▼

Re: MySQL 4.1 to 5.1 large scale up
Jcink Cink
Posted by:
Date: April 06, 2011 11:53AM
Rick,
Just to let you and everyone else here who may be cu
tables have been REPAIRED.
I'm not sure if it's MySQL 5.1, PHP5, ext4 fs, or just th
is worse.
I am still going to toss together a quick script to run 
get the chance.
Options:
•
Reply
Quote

▲
▼

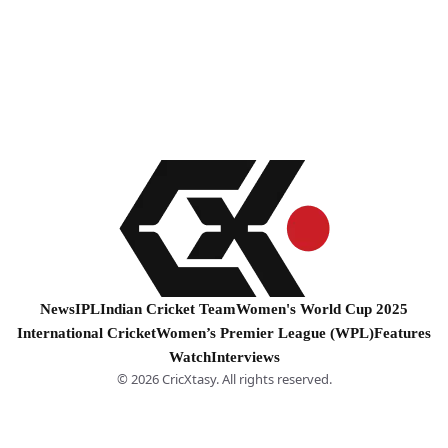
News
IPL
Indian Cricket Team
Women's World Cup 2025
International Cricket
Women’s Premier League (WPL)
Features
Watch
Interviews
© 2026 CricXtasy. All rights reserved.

▲
▼

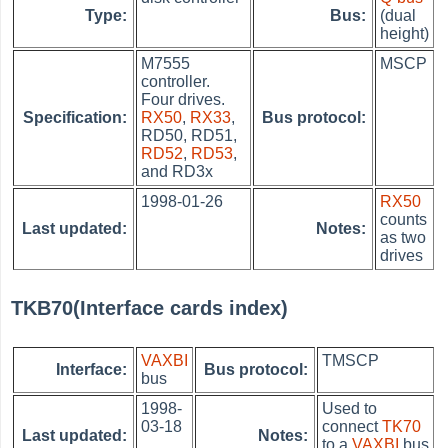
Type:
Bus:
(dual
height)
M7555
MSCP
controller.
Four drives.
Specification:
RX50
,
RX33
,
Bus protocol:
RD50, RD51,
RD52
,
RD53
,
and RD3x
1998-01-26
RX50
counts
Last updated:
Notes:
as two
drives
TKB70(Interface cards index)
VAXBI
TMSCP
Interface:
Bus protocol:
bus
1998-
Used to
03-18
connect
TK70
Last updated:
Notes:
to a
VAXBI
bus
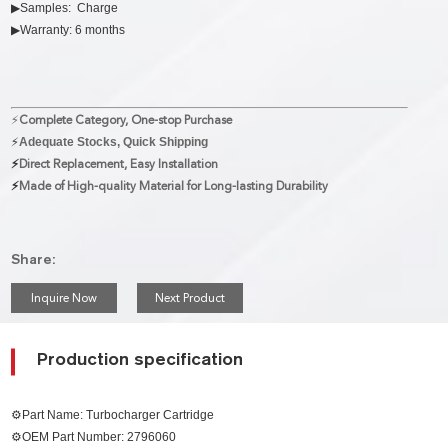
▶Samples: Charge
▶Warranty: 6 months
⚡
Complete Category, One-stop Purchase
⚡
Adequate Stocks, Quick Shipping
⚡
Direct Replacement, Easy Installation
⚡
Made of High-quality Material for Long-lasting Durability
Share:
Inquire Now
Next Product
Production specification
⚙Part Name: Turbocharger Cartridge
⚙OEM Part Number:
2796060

▲

> TRY IT
What is needed is a single figure, the number of lines in the entries above that contain "Women".

> REPLY
2